## EXERCISE DIRECTIONS
All entries below must be output word for word, and the pictures left behind.
(RECORDS FOR THE EXERCISE)
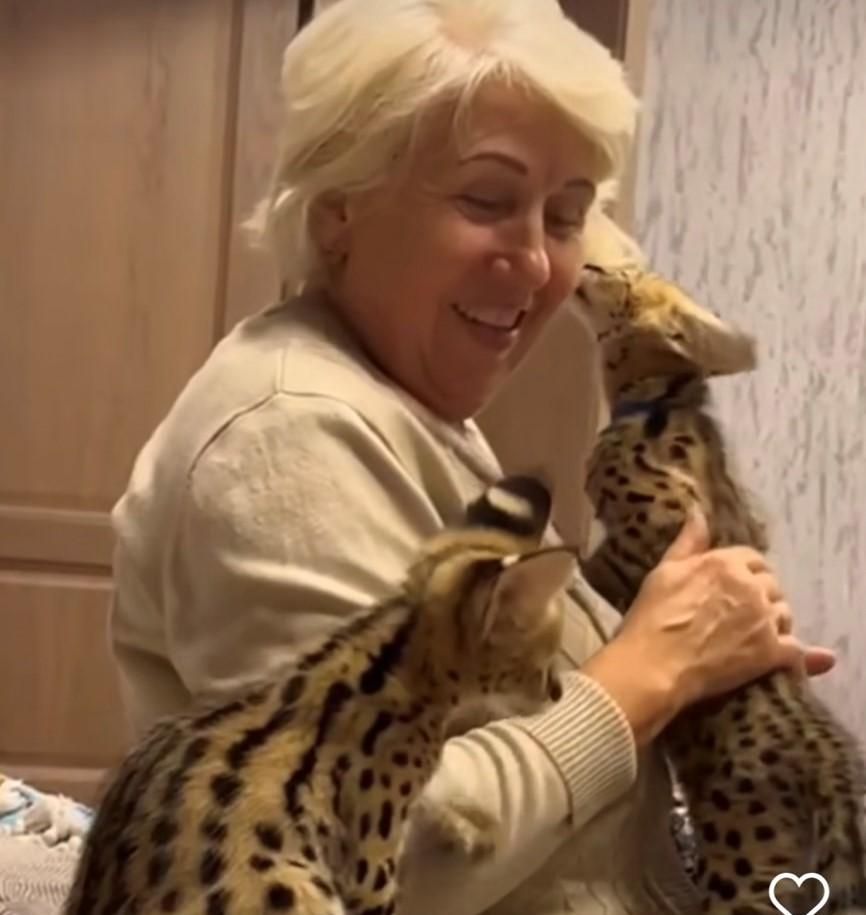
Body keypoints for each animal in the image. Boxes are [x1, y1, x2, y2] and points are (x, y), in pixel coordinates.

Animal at [572, 263, 866, 915]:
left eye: (625, 279)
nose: (587, 265)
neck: (658, 399)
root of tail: (836, 765)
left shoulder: (651, 536)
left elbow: (593, 560)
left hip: (745, 871)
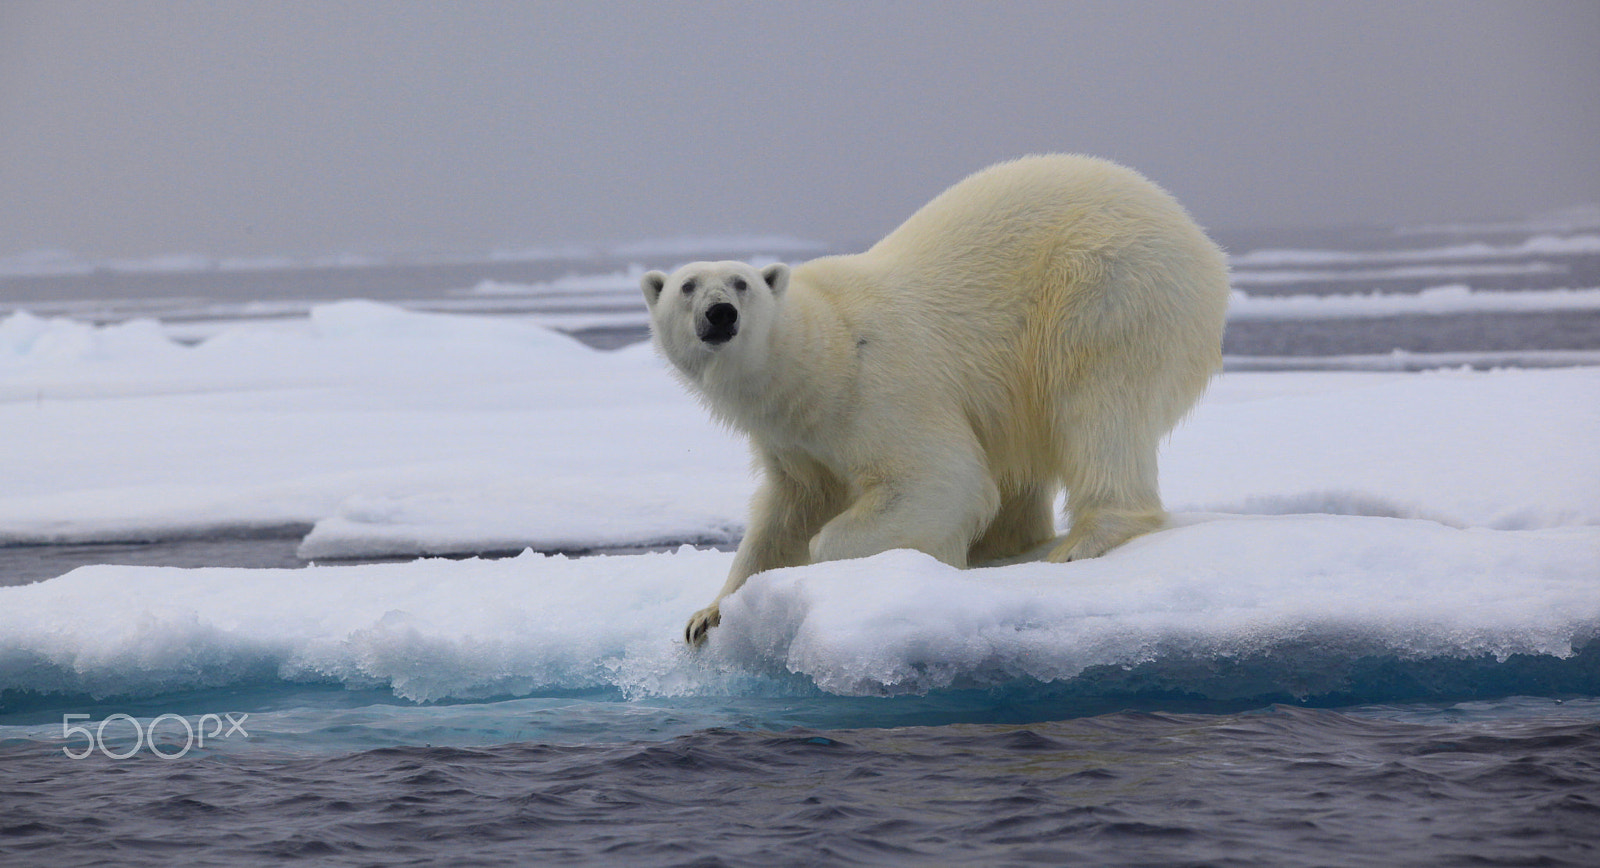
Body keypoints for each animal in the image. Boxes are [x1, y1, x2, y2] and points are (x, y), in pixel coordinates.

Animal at [641, 154, 1231, 646]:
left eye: (740, 283)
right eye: (688, 286)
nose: (720, 314)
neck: (825, 352)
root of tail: (1203, 244)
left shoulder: (878, 388)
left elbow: (941, 479)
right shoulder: (792, 440)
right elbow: (786, 513)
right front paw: (707, 615)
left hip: (1108, 287)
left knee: (1097, 404)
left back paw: (1081, 542)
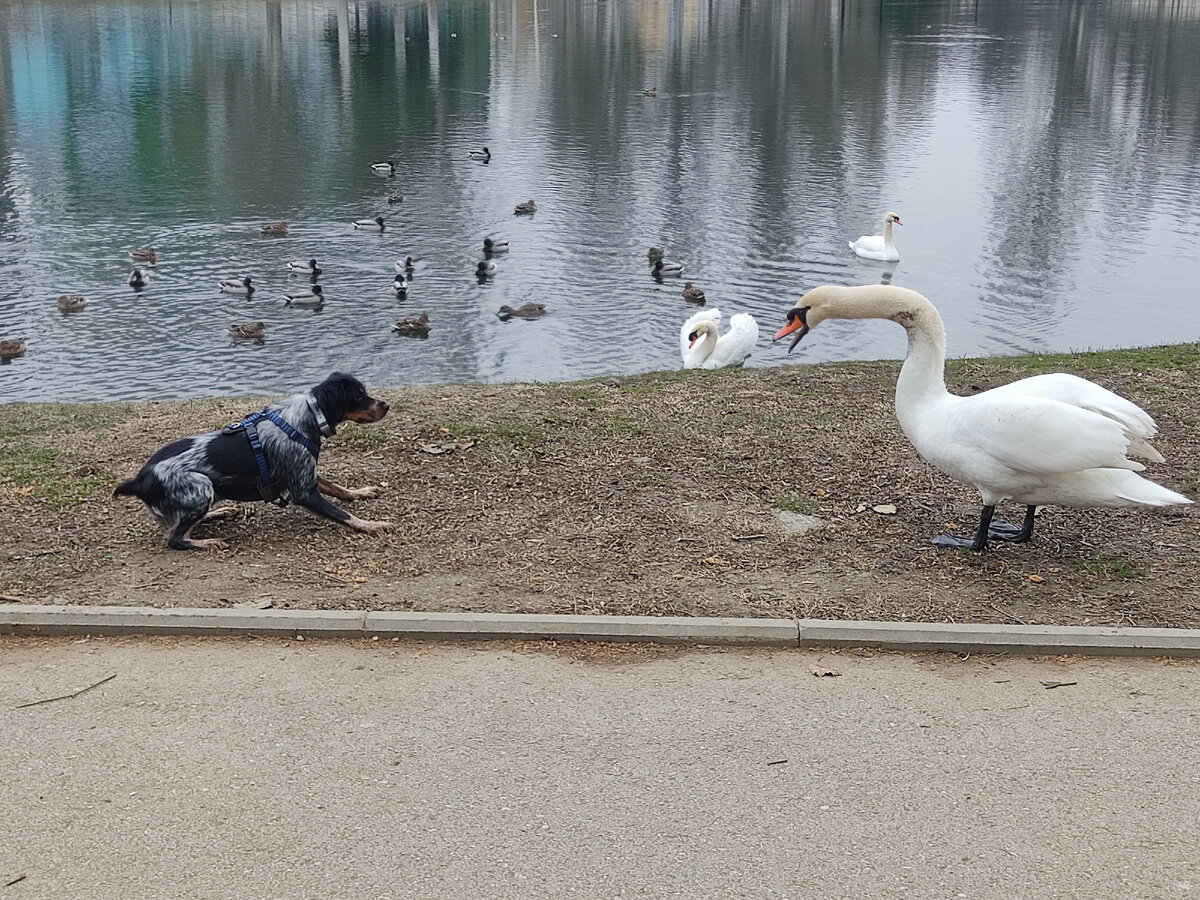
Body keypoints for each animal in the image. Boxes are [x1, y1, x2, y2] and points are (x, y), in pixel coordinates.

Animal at [113, 372, 393, 549]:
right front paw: (371, 525)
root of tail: (139, 480)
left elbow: (338, 489)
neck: (309, 417)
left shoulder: (304, 475)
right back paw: (207, 542)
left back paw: (221, 512)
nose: (386, 405)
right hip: (201, 486)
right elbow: (343, 514)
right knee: (174, 538)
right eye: (358, 396)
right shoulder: (303, 491)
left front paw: (360, 492)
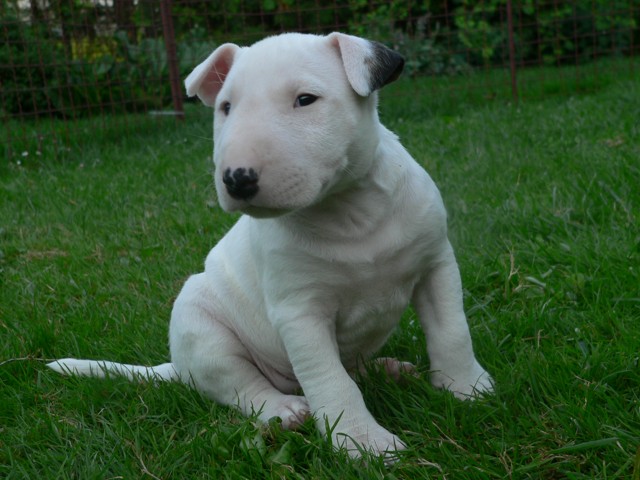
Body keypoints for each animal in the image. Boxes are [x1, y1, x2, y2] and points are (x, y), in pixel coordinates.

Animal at [48, 32, 493, 459]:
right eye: (225, 107)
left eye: (305, 99)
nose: (237, 178)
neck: (350, 213)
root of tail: (176, 366)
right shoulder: (300, 313)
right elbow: (329, 379)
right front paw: (361, 441)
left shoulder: (436, 266)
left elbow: (452, 332)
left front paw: (467, 388)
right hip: (201, 327)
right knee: (239, 384)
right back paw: (283, 408)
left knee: (351, 367)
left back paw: (387, 370)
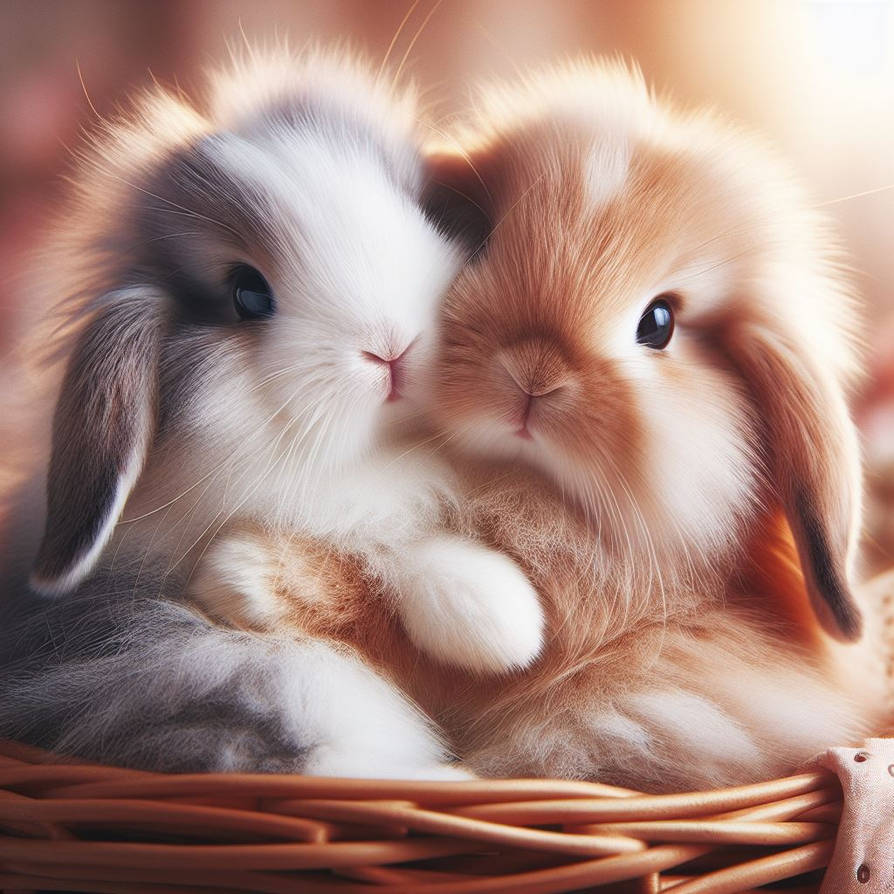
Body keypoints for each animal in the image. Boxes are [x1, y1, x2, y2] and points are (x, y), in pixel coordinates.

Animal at [0, 46, 545, 777]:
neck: (376, 457)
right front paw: (509, 628)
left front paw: (503, 623)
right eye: (248, 295)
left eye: (422, 210)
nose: (392, 345)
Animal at [220, 59, 887, 791]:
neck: (527, 496)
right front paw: (246, 572)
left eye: (660, 322)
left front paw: (245, 576)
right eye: (482, 237)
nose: (532, 374)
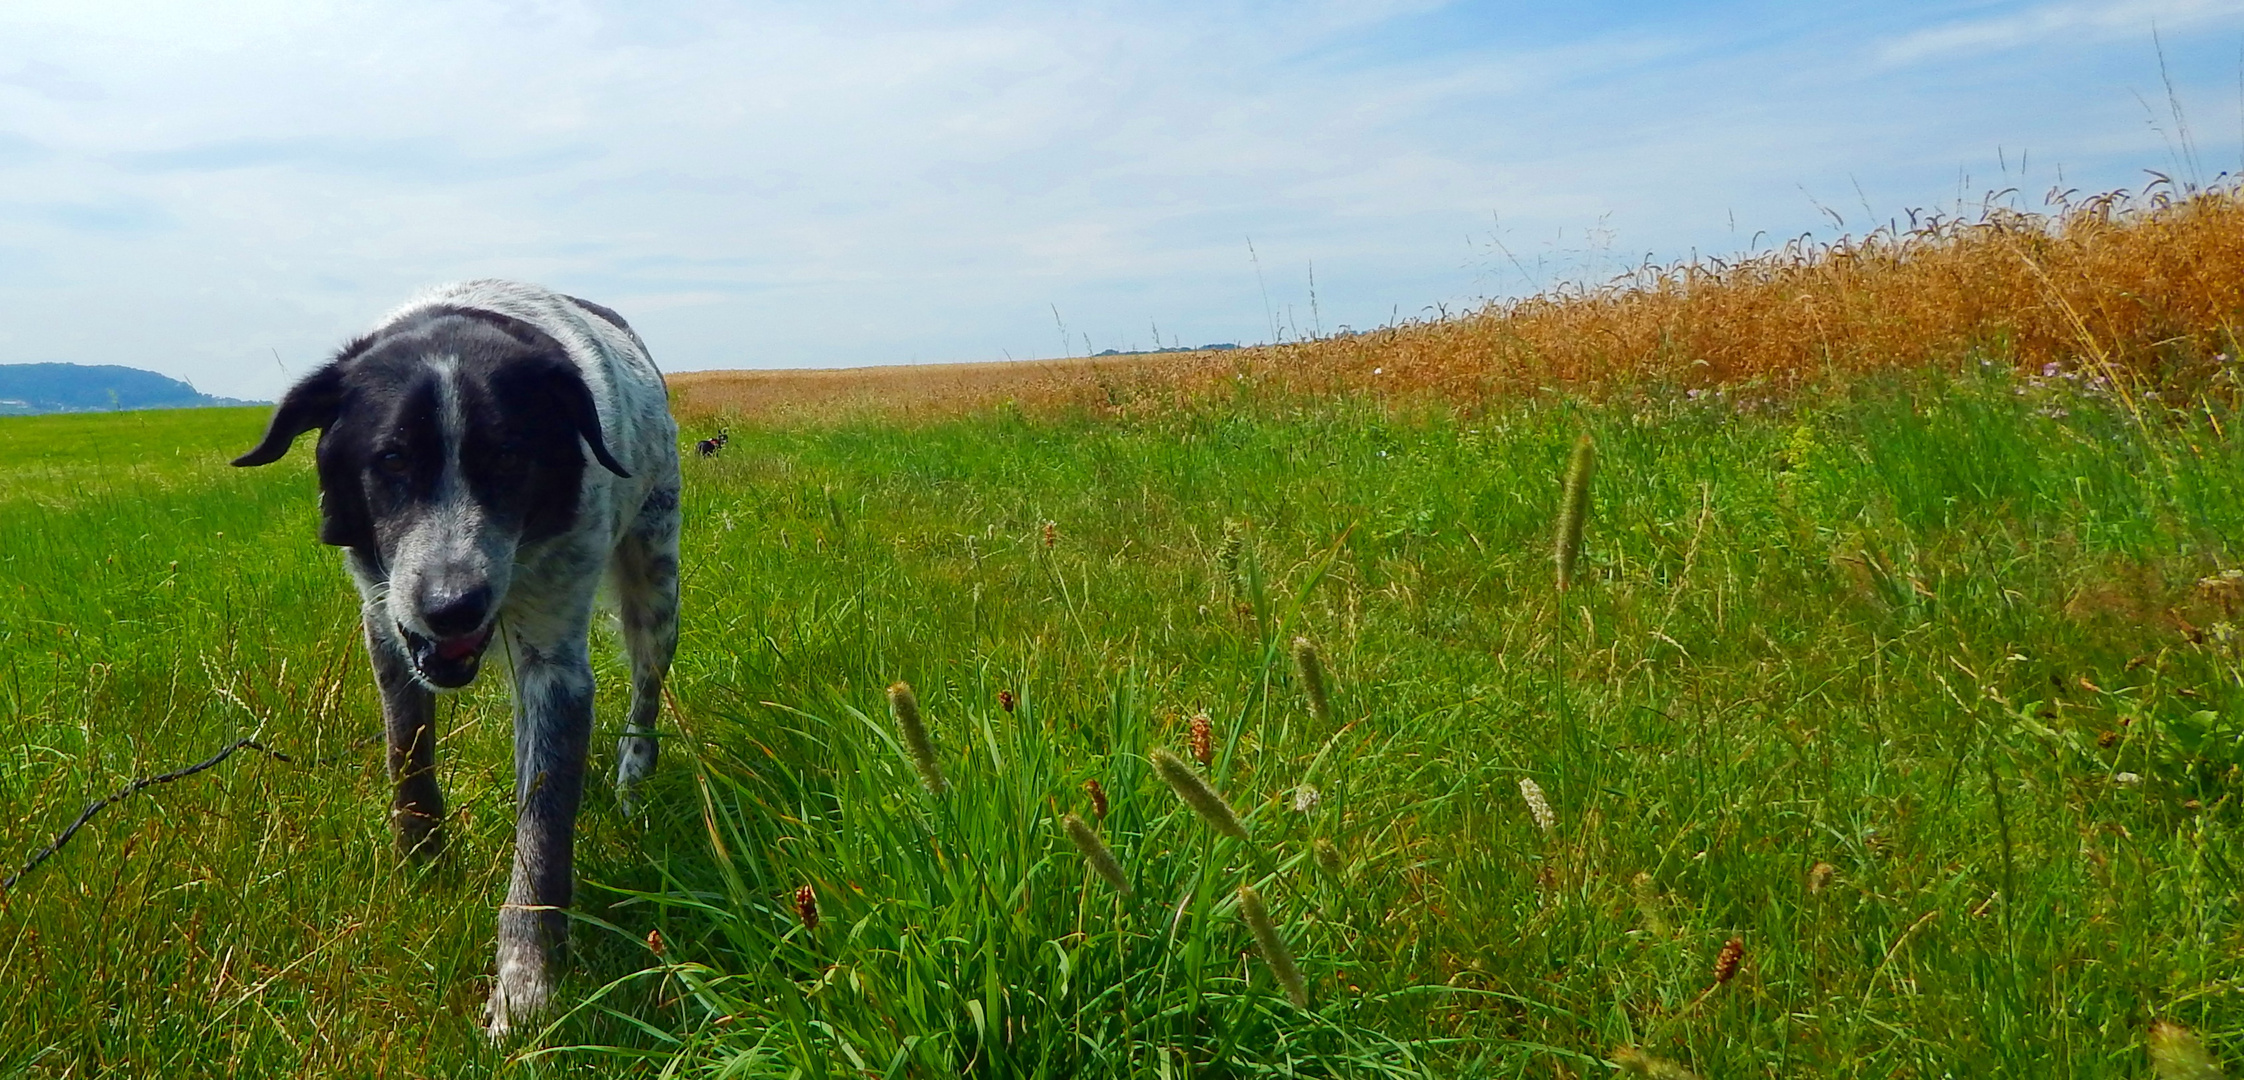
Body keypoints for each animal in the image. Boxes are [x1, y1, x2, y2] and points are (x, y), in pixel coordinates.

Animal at [234, 279, 682, 1037]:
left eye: (507, 457)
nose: (453, 606)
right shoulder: (385, 621)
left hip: (656, 585)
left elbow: (542, 834)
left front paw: (526, 990)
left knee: (645, 695)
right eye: (391, 460)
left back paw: (631, 784)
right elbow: (407, 756)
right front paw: (422, 873)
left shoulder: (555, 668)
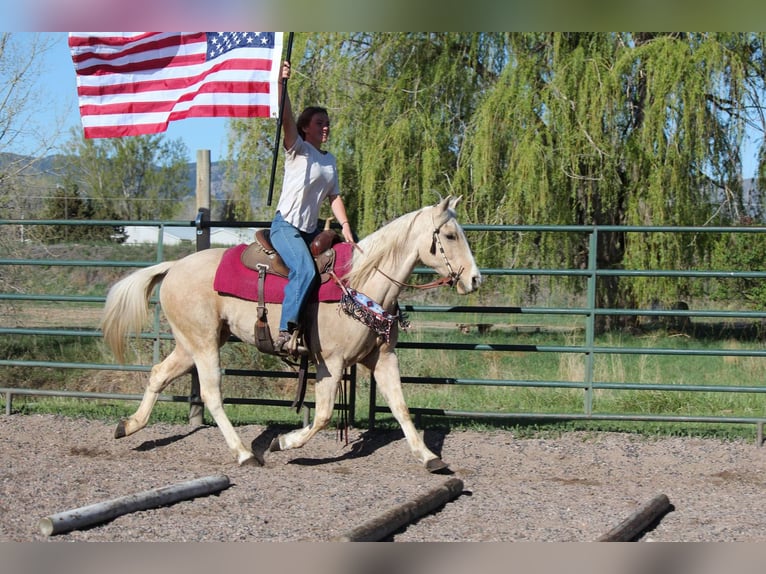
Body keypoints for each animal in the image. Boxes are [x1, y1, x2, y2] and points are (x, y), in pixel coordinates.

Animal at [100, 195, 481, 472]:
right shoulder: (331, 362)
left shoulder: (383, 359)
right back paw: (245, 453)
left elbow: (401, 407)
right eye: (449, 235)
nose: (475, 279)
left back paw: (128, 426)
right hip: (204, 343)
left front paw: (429, 457)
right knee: (211, 394)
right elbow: (324, 415)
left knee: (158, 374)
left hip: (191, 342)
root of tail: (173, 267)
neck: (360, 283)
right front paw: (282, 442)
(End RECORDS FOR THE EXERCISE)
## COMPLETED TASK
Body keypoints for each animal in the image. Boxes are [x1, y1, x2, y2] and points are (x, y), in pixel coordinates.

Animal at [572, 263, 866, 915]:
left eye: (625, 279)
nose: (587, 265)
neck: (658, 399)
root of tail: (836, 765)
left shoulder: (651, 536)
left elbow: (593, 560)
left hip: (745, 871)
Body keypoints for each animal in the image. Boxes are [x1, y1, x2, y2] and points are (x, y), in pixel coordinates.

Animal at [641, 154, 1231, 646]:
left eye: (740, 283)
right eye: (688, 286)
nose: (720, 314)
neck: (825, 352)
root of tail: (1203, 244)
left shoulder: (878, 388)
left elbow: (941, 479)
right shoulder: (792, 440)
right elbow: (786, 513)
right front paw: (707, 615)
left hip: (1108, 287)
left knee: (1097, 404)
left back paw: (1081, 542)
Body keypoints for each animal in the image. Boxes are [x1, y1, x2, y2] and points are (x, y), in pixel coordinates.

Animal at [113, 372, 393, 549]:
right front paw: (371, 525)
root of tail: (139, 480)
left elbow: (338, 489)
neck: (309, 417)
left shoulder: (304, 475)
right back paw: (207, 542)
left back paw: (221, 512)
nose: (386, 405)
right hip: (201, 486)
right elbow: (343, 514)
right knee: (174, 538)
right eye: (358, 396)
right shoulder: (303, 491)
left front paw: (360, 492)
Body keypoints for each animal in the image. Boxes are [x1, y1, x2, y2] and points are (x, y), in pixel coordinates.

Animal at [48, 32, 493, 459]:
right eye: (225, 107)
left eye: (305, 99)
nose: (237, 178)
neck: (350, 213)
root of tail: (176, 366)
right shoulder: (300, 313)
right elbow: (329, 379)
right front paw: (361, 441)
left shoulder: (436, 266)
left elbow: (452, 332)
left front paw: (467, 388)
right hip: (201, 327)
right knee: (239, 384)
right back paw: (283, 408)
left knee: (351, 367)
left back paw: (387, 370)
Body keypoints for each animal in the image. Boxes are [x1, y1, x2, y2] and points are (x, y), in pixel coordinates.

Animal at [0, 46, 545, 777]:
neck: (376, 457)
right front paw: (509, 628)
left front paw: (503, 623)
right eye: (248, 295)
left eye: (422, 210)
nose: (392, 345)
Animal at [220, 59, 887, 791]:
neck: (527, 496)
right front paw: (246, 572)
left eye: (660, 322)
left front paw: (245, 576)
right eye: (482, 237)
nose: (532, 374)
Body keypoints for each animal in the image. Boxes are [x1, y1, x2, y2] and points are (x, y), in pixel coordinates.

Animal at [234, 279, 682, 1037]:
left eye: (507, 457)
nose: (453, 606)
right shoulder: (385, 621)
left hip: (656, 585)
left elbow: (542, 834)
left front paw: (526, 990)
left knee: (645, 695)
right eye: (391, 460)
left back paw: (631, 784)
right elbow: (407, 756)
right front paw: (422, 873)
left shoulder: (555, 668)
Body keypoints for each animal in the image. Boxes are [x1, y1, x2, y2] and points are (x, y), in pixel coordinates.

Animal at [100, 195, 481, 472]:
right shoulder: (331, 362)
left shoulder: (383, 359)
right back paw: (245, 453)
left elbow: (401, 407)
right eye: (449, 235)
nose: (475, 279)
left back paw: (128, 426)
right hip: (204, 343)
left front paw: (429, 457)
right knee: (211, 394)
right elbow: (324, 415)
left knee: (158, 374)
left hip: (191, 342)
root of tail: (173, 267)
neck: (360, 283)
right front paw: (282, 442)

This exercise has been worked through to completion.